Por outro lado, a reflexão jurídica não se torna um caixilho aberto e principiológico passivo à prenhez de casos concretos, quaisquer que possam ser. Há uma energia propulsora – “acumulada”, Sampaio Ferraz Jr. – não laica que funcionaliza-se como mote jurídico à sociedade, de forma vetorial, em termos de uma ciência prática. Assim tem-se uma fungibilidade de 4 sentidos mistos: a demanda da sociedade com substratos seus, organicamente sociais e “puros”, nascidos de experiência do tecido social em seu dia a diai; a energia saída do direito para a sociedade como propulsora ou estimuladora – não necessariamente “autorizadora” – de novas demandas; a necessária conformação teorética dessa juntividade – energia/demanda, e mesmo sua circularidade – em termos de uma “organização” tecnológica hábil e possível juridicamente; e um resultado prático disso tudo como perfectibilizável. O último sentido é o responsável concreto pelo pensamento tecnológico, um que se “desliga” dum padrão ético fechado para compor manipuladamente novos conceitos.
A partir daí, o estudo o estudo operacional das 3 antinomias, lógico-matemáticas, semânticas e pragmáticas se complexificam bastante, requerendo um pensar jurídico cautelogo, atento e essencialmente juntivo a outros saberes bem a um estilo de Edagar Morin nas obras A religação dos saberes e Introdução ao pensamento complexo. Escolher valores no universo jurídico envolverá dogmática hermenêutica, dogmática tecnológica, filosofia, antropologia, sociologia da ciência, mas sobretudo uma análise profunda do direito em si, ainda que, conforme ensine Sampaio Ferraz Jr. “direito é uma expressão vaga e ambígua”, o que torna tudo ainda um pouco mais difícil. Fora de um conhecimento essencialmente “consciente” dessa ambigüidade e juntivo (Morin), ter-se-á uma leitura pobre e minorada.
Certos polos das antinomias são por si sós sedutores a uma inferência rapidificada pelo atalho da não mensuração de subsistemas jurídicos e parajurídicos envolvidos. O vulgar “bater o martelo” numa questão e o arrogante manejo em que o siderar-para-vencer seja mais importante do que o refletir-para-conhecer é próprio das mentes primárias e jactanciosas, típicas do baixo clero dogmático.
O aspecto onomasiológico [comum e corrente] da palavra impressiona a leigos e profissionais de outras áreas, quando o aspecto semasiológico [significação normativa] é o que caberá ao jurista captar. Do mesmo jeito que ao historiador, por exemplo, tocará a compreensão do texto, mas ao jurista, além da compreensão a verificação de sua força e alcance, estruturas epistemológicas nada simples. Por isso “interpretar” terá que ver com a escolha de possibilidades comunicativas, dentre um menu plurívoco ou de uma complexidade discursiva. E será por essas advertências que cessará a atividade científica da interpretação quando ela revelar a equivocidade resultante da plurivocidade. Não havendo hipótese de interpretação “única”, “final” e “verdadeira”, enquanto eliminadora de outras, a tarefa da interpretação jurídica se esgota na revelação das hipóteses comunicativas oriundas da multiplicidade que o texto permite. Será má-fé ou ingenuidade pretender-se para a interpretação jurídica a “última palavra” no sentido de seu atingimento da “verdade”.

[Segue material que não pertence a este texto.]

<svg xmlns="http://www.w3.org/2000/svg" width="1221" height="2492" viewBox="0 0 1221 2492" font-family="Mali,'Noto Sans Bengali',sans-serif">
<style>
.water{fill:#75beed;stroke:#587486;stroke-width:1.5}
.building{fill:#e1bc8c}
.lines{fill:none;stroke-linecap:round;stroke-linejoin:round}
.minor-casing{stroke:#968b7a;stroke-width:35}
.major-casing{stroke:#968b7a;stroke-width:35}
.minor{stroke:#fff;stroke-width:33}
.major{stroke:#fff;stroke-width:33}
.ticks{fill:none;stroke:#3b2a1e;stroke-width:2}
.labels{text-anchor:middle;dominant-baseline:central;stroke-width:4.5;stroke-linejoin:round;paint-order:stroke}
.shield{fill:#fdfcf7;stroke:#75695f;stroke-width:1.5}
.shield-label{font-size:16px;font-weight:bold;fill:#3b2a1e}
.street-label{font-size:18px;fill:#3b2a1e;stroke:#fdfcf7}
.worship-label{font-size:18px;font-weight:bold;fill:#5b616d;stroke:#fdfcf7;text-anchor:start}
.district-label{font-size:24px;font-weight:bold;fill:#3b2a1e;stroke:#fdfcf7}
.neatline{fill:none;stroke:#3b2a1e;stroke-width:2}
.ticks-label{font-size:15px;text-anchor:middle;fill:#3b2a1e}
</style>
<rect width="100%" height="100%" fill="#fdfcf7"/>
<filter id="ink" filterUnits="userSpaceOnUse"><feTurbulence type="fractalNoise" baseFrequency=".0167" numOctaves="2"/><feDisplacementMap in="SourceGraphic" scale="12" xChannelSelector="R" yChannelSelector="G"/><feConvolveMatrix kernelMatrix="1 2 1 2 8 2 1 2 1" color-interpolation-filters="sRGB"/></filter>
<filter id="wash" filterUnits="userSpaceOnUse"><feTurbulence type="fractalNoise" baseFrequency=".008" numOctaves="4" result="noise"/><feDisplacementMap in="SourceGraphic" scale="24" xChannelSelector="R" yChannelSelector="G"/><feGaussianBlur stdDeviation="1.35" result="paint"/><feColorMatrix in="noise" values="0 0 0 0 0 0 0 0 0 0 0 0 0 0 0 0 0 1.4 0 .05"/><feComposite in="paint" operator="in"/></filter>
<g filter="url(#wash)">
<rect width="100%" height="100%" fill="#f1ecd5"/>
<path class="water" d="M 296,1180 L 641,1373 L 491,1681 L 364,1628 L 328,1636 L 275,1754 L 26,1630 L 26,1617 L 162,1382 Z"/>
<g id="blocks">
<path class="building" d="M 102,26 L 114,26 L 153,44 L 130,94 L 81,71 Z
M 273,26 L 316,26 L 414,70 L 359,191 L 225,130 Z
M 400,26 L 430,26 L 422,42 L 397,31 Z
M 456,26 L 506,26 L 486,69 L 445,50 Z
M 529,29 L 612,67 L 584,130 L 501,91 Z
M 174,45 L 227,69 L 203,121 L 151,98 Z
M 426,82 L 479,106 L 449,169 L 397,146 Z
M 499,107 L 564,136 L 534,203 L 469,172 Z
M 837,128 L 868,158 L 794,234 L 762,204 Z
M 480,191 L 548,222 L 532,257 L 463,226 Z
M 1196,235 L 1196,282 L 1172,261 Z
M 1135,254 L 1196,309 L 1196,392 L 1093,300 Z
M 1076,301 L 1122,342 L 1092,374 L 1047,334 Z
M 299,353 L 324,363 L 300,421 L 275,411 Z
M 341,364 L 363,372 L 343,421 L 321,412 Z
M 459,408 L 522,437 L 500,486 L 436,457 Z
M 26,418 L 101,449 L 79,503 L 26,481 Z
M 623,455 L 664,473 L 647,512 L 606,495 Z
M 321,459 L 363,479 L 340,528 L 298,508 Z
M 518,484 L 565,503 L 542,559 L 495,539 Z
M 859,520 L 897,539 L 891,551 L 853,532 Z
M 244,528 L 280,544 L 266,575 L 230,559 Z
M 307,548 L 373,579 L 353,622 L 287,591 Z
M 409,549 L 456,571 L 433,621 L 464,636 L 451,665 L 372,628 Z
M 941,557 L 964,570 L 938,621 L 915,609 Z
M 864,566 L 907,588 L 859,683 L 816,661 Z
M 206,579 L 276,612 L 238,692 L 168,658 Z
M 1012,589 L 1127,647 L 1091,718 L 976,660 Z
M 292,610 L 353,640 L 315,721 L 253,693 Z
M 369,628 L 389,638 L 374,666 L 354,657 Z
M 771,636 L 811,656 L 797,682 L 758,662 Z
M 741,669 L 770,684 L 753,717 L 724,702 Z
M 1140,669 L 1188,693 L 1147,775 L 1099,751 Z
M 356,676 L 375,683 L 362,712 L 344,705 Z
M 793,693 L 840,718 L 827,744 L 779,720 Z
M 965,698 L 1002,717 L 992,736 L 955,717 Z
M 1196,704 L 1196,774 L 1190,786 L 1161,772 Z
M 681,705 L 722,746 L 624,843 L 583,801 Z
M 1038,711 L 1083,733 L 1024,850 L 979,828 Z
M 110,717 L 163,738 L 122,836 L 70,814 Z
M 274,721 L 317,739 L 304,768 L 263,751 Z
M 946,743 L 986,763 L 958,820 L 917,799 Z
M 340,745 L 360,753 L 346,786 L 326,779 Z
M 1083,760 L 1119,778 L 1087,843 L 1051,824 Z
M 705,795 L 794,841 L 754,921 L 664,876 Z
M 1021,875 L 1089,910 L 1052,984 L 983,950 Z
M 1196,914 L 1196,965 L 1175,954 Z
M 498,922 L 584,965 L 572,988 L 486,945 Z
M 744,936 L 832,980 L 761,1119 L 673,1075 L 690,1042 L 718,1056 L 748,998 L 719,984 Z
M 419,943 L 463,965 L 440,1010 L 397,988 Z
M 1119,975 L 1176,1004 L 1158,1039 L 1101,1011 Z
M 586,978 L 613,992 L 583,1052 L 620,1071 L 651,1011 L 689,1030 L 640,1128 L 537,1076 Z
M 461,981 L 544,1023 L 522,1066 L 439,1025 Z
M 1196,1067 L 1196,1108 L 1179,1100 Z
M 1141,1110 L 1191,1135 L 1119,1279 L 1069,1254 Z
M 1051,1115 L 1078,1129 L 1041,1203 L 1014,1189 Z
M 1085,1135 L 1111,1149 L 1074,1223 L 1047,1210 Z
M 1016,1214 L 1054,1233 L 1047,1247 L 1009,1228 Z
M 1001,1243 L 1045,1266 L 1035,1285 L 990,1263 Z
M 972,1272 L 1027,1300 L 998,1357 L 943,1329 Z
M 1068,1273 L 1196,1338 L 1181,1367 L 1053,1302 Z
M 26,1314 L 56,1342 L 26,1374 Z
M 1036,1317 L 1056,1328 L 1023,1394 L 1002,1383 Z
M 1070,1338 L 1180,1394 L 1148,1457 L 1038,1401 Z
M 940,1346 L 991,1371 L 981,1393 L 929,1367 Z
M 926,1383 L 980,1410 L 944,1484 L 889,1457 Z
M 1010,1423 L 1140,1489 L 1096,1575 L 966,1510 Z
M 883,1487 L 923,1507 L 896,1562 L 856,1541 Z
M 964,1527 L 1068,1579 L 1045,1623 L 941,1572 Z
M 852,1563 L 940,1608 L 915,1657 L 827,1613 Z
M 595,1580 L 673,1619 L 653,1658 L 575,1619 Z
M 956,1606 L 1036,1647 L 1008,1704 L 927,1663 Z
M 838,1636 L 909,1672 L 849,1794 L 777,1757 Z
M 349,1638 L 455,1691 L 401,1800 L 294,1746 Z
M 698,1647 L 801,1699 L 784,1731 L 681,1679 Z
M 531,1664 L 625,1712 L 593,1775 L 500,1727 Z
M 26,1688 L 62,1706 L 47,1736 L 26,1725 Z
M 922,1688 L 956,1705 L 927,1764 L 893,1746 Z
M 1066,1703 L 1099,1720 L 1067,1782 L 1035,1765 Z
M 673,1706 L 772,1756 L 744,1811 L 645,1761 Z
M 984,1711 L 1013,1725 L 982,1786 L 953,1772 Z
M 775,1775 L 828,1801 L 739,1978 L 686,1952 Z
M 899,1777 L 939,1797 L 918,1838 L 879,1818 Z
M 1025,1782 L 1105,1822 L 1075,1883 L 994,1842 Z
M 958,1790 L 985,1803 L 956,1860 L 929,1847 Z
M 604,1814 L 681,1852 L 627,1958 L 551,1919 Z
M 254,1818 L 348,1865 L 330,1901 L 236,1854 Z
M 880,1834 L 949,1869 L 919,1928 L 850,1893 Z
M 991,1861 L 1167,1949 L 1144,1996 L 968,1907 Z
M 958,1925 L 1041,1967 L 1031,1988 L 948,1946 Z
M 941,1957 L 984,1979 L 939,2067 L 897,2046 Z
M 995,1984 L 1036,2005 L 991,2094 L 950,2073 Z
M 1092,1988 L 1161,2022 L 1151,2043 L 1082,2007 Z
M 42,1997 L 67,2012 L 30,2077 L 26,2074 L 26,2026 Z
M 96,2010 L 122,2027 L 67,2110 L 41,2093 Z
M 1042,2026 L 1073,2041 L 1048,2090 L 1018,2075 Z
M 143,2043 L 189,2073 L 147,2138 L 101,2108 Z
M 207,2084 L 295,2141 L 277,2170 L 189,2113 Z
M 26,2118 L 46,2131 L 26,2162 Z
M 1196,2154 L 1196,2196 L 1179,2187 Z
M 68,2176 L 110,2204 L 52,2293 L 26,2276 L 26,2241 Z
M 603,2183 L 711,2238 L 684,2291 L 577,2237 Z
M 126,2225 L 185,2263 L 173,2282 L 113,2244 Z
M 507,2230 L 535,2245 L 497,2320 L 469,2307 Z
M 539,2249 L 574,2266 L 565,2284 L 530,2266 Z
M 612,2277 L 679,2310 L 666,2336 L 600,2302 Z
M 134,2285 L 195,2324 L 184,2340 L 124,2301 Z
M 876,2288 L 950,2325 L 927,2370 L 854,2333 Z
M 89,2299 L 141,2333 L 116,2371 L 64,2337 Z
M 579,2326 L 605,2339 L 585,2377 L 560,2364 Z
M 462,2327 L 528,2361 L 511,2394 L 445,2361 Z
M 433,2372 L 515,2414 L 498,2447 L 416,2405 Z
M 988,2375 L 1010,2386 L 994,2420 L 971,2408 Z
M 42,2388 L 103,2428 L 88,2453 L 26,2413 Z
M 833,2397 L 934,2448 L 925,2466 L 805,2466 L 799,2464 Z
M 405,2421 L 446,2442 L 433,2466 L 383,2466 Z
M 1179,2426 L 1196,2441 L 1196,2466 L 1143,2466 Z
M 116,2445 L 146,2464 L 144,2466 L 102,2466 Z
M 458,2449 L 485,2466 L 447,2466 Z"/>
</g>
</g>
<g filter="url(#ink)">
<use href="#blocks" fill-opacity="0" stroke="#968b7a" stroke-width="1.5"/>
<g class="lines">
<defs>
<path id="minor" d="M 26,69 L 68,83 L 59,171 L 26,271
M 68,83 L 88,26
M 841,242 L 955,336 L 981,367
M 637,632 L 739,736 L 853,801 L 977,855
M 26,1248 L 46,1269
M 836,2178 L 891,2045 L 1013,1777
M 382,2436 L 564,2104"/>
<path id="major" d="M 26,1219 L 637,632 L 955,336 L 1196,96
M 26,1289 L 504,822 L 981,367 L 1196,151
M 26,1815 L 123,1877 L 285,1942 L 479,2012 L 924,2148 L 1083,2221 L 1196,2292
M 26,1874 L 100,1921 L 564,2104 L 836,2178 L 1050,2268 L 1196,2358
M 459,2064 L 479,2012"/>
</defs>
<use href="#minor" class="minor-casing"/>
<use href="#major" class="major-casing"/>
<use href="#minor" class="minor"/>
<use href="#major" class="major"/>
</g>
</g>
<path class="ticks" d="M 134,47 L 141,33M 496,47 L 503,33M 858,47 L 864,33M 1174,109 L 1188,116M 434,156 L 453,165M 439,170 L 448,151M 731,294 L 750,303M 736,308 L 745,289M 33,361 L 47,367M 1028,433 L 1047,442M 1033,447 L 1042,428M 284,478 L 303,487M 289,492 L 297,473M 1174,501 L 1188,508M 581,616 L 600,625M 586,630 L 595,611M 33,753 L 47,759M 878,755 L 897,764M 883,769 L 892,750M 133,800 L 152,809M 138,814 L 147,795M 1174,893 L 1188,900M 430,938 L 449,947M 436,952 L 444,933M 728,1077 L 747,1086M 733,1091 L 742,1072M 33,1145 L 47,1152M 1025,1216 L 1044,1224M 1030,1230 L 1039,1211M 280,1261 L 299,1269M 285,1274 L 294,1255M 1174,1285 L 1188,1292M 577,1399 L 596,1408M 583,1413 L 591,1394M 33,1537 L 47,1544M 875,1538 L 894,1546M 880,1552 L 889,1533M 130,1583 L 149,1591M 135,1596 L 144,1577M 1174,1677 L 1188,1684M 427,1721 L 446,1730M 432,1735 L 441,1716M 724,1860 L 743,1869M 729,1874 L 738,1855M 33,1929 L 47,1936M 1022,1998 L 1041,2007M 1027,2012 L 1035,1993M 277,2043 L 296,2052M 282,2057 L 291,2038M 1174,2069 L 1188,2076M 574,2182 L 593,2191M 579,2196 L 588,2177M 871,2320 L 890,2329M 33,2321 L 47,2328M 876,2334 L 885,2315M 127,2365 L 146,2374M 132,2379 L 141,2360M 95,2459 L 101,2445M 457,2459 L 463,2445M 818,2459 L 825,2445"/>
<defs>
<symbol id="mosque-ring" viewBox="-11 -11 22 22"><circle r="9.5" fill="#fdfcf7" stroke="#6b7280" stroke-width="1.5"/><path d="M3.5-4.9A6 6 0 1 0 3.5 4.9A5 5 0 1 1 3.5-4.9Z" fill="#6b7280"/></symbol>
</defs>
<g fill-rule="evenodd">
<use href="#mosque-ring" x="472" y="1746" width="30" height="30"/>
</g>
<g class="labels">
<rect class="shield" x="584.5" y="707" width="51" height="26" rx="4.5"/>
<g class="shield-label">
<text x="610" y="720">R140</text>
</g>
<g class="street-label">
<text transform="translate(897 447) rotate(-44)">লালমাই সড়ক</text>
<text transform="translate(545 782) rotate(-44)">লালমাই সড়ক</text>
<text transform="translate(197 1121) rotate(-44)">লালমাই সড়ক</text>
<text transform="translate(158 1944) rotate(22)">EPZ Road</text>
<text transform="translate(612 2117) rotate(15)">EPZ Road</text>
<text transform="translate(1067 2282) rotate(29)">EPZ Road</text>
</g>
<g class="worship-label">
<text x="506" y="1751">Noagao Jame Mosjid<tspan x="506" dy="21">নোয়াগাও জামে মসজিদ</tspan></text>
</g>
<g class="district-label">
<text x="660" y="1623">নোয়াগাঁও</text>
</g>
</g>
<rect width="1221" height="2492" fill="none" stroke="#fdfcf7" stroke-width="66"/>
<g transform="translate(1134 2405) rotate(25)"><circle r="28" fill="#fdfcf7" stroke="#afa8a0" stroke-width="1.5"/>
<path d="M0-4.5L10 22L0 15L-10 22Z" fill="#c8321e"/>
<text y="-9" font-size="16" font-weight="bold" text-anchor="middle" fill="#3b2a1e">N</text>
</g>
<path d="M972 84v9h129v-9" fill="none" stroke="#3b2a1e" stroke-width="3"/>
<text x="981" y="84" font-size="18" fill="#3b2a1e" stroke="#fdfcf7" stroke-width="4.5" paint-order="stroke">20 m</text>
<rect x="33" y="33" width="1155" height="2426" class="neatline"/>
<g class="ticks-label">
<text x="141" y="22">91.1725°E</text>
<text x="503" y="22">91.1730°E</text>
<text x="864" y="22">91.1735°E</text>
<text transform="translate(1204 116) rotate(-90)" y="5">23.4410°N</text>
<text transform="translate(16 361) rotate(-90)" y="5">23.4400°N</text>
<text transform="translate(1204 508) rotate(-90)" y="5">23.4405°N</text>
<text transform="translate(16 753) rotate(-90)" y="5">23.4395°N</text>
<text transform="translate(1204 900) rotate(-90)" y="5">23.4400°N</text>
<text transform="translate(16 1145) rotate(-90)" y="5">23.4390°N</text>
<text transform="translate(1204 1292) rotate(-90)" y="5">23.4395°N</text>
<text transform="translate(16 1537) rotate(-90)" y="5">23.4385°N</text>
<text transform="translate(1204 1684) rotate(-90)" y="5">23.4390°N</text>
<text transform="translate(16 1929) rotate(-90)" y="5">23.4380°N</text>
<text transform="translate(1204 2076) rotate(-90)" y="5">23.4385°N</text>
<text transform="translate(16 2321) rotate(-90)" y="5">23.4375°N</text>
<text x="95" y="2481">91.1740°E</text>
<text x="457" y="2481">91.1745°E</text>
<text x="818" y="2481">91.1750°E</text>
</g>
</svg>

Assim, o direito pode ser manuseado primariamente, com utilização “rápida” e “enjambrada” de princípios clássicos, em busca apenas de titulação formal do uso deste mesmo princípio, ou manuseado cientificamente, mas aí o último que deverá ser levado em conta será a pressa, o facilismo, o simplismo, os atalhos e as conclusões óbvias. A ciência é democrática quanto à escolha dos manejos, ainda que sua filosofia gargalhe dos imbecis que tudo acham óbvio, simples, fácil, rápido e literal. (Sem revisão ainda). Jean Menezes de Aguiar.